Robert Cundick Honored for 50 Years of Service as Tabernacle Organist

Contributed By Valerie Johnson, LDS Church News staff writer

  • 22 May 2015

Robert Cundick acknowledges the audience’s applause at the Robert Cundick Tribute Concert at the Assembly Hall on Temple Square in Salt Lake City on Saturday, May 9, 2015.   Photo by Laura Seitz, Deseret News.

Article Highlights

  • On the 50th anniversary of his appointment as a Tabernacle organist, Temple Square Performances and the Salt Lake chapter of the American Guild of Organists honored Robert Cundick.

On the 50th anniversary of his appointment as a Tabernacle organist, Temple Square Performances and the Salt Lake chapter of the American Guild of Organists honored Robert Cundick for his many years of service.

On May 9 in the Assembly Hall on Temple Square, members of the AGO performed several pieces composed and arranged by Brother Cundick in a musical tribute to the accomplished composer and organist.

Brother Cundick received a doctorate in music composition from the University of Utah in 1955. He received his entire musical training from within the state of Utah, having first earned his bachelor’s and master’s degrees from the University of Utah as well. Brother Cundick then moved to England in 1962 with his wife, Charlotte, and five children.

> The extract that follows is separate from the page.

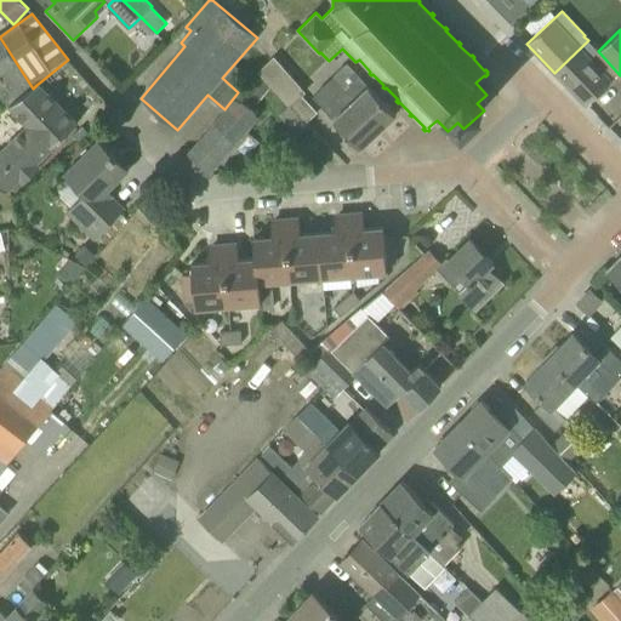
[(0,98),(9,108),(10,107),(33,89),(0,38),(0,98)]
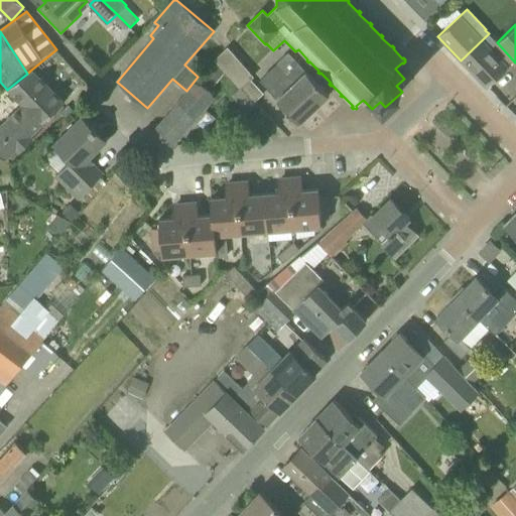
[(514,61),(497,42),(489,33),(461,60),(487,88),(514,61)]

Alex Oldroyd, dean of the Salt Lake chapter of the AGO, said Brother Cundick gave “three years of service as organist of the Hyde Park Chapel in London, England, where Bob played daily recitals. This time also included concert appearances at St. Paul’s Cathedral in London, King’s College in Cambridge, and a broadcast program on BBC.”

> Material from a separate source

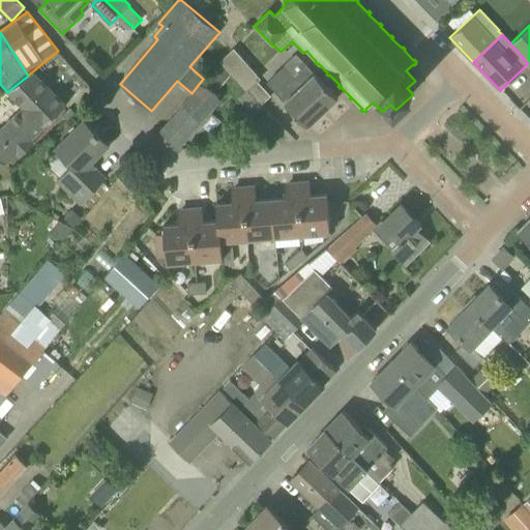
[(246,90),(261,106),(270,96),(257,82),(260,79),(234,49),(221,62),(231,74),(246,90)]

Robert Cundick acknowledges the audience’s applause at the Robert Cundick Tribute Concert at the Assembly Hall on Temple Square in Salt Lake City on Saturday, May 9, 2015. Photo by Laura Seitz, Deseret News.

Robert Cundick poses with all the organists who performed his music at the Robert Cundick Tribute Concert at the Assembly Hall on Temple Square in Salt Lake City on Saturday, May 9, 2015. Photo by Laura Seitz, Deseret News.

The Robert Cundick Tribute Concert at the Assembly Hall on Temple Square in Salt Lake City on Saturday, May 9, 2015. Photo by Laura Seitz, Deseret News.

He continued, saying, “After receiving his fellowship certification, or FAGO, Bob was awarded the first ever S. Elmer Lewis Award for obtaining the highest score of any who took that test.” He commended Brother Cundick for his presence and leadership in the Salt Lake AGO chapter, service in the musical community, and prolific work. He also presented Brother Cundick with letters from Miguel Chuaqui, director of the School of Music at the University of Utah; Utah Governor Gary Herbert; Ron Jarrett, president of the Mormon Tabernacle Choir; and John Walker, president of the American Guild of Organists, as well as a special award with a plaque inscribed, “In grateful recognition of his lifelong commitment to enrich lives through organ and choral music, we honor Dr. Robert Cundick, presented May 9, 2015, by the Salt Lake Chapter of the American Guild of Organists.”

In 1965, Brother Cundick was appointed to the position of Tabernacle organist, a position he held for 26 years. John Longhurst, emeritus Tabernacle organist, recounted much of the work Brother Cundick had done during his time as an organist.

“It is particularly appropriate that tonight’s celebration marking the 50th anniversary of the appointment of Robert Cundick as Tabernacle organist should be held here in the Assembly Hall,” Brother Longhurst said. “If you know where to look, you can find Bob’s fingerprints all over this venerable building.”

In commemoration of the 150th year since the organization of the Church, Brother Cundick proposed the idea of a new organ for the Assembly Hall in 1980. After securing donations from private donors and arranging for Robert Sipe to build the organ, inspectors discovered that the Assembly Hall had a structural problem in the attic trusses. It took three years for the building to be renovated.

During that time, Brother Cundick was instrumental in the creation of four rehearsal rooms in the newly excavated basement, as well as placing three practice organs, two harpsichords built by William Dowd, and three Steinway concert grand pianos in the Assembly Hall. “While it was disappointing to have to wait three years for the installation of the Sipe organ, ultimately the delay was a blessing,” Brother Longhurst said.

Brother Cundick also helped restore and update the Tabernacle organ, lobbied for the inclusion of a pipe organ in the Joseph Smith Memorial Building, and created a mini-organ designed to demonstrate to visitors how an organ functions, according to Brother Longhurst.